Dopo un anno dall’impugnativa predisposta dal Governo (dietro sollecitazione delle Associazioni animaliste), la Corte Costituzionale, con sentenza del 4 dicembre 2019, ha dichiarato infondata la questione di legittimità sulla legge della Regione Marche del 7 novembre 2018 che ha permesso ai cacciatori l’annotazione dei capi abbattuti di selvaggina migratoria ad abbattimento accertato. L’art. 2 di tale legge ha infatti disposto che “Il cacciatore deve annotare, negli appositi spazi del tesserino personale, il numero di capi di selvaggina stanziale e migratoria dopo gli abbattimenti accertati”.

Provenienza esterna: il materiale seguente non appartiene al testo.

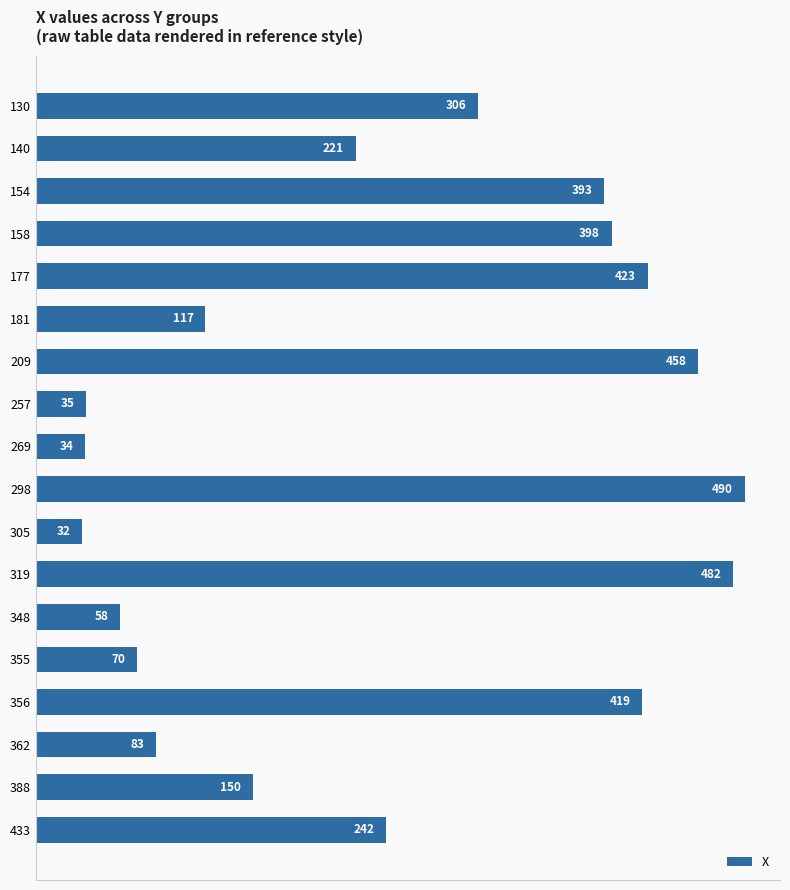

What is the minimum value shown in the chart?

32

Secondo la Corte tale disposizione non invade la competenza esclusiva statale in materia di tutela dell’ambiente e dell’ecosistema (non c’è violazione dell’art. 117 della Costituzione, ovvero la legge non entra in contrasto con la normativa nazionale – legge 157/92). I giudici precisano che il concetto di abbattimento utilizzato dal comma 12-bis dell’art. 12 della legge n. 157/92 si riferisce evidentemente solo all’avvenuta uccisione del capo di fauna selvatica, conformemente al significato che tale termine assume nel più generale sistema della medesima legge, anche perché è l’unico rispondente all’esigenza di conseguire dati certi sulla reale entità della popolazione faunistica.
“Ciò premesso – si legge ancora nella sentenza – va altresì chiarito che se l’abbattimento ben può essere percepito contestualmente all’atto di caccia, tuttavia in tutti gli altri casi di mancata evidenza la sua verifica potrebbe richiedere un accertamento dell’effettiva uccisione del capo di fauna che il cacciatore dovrà comunque effettuare – è opportuno precisarlo – immediatamente dopo avere sparato. Così interpretata, dunque – conclude la Corte Costituzionale –, la norma impugnata non collide con quella statale, la quale è sì incentrata sulla massima tempestività dell’annotazione, ma pur sempre in relazione a un evento effettivamente realizzatosi, coerentemente con la sopra evidenziata finalità di consentire un monitoraggio basato su dati genuini circa la consistenza della popolazione faunistica”.
Secondo la Consulta, dunque, alla luce delle finalità di acquisire informazioni affidabili, non si può ritenere che la norma statale obblighi ad annotare eventi incerti “con l’effetto paradossale, peraltro contraddittorio rispetto alla finalità di tutela della fauna selvatica, di fornire dati solo ipotetici in merito alla sua composizione”. A questo punto ci si chiede perché, ancora una volta, il Ministro dell’Ambiente continui ad infrangere i provvedimenti regionali che sono di palmare evidenza nel rispetto delle stesse norme nazionali ed europee. Ormai bisogna ribattere, punto su punto, a questo comportamento come recentemente è avvenuto per la Lombardia in merito al rifornimento dei richiami vivi.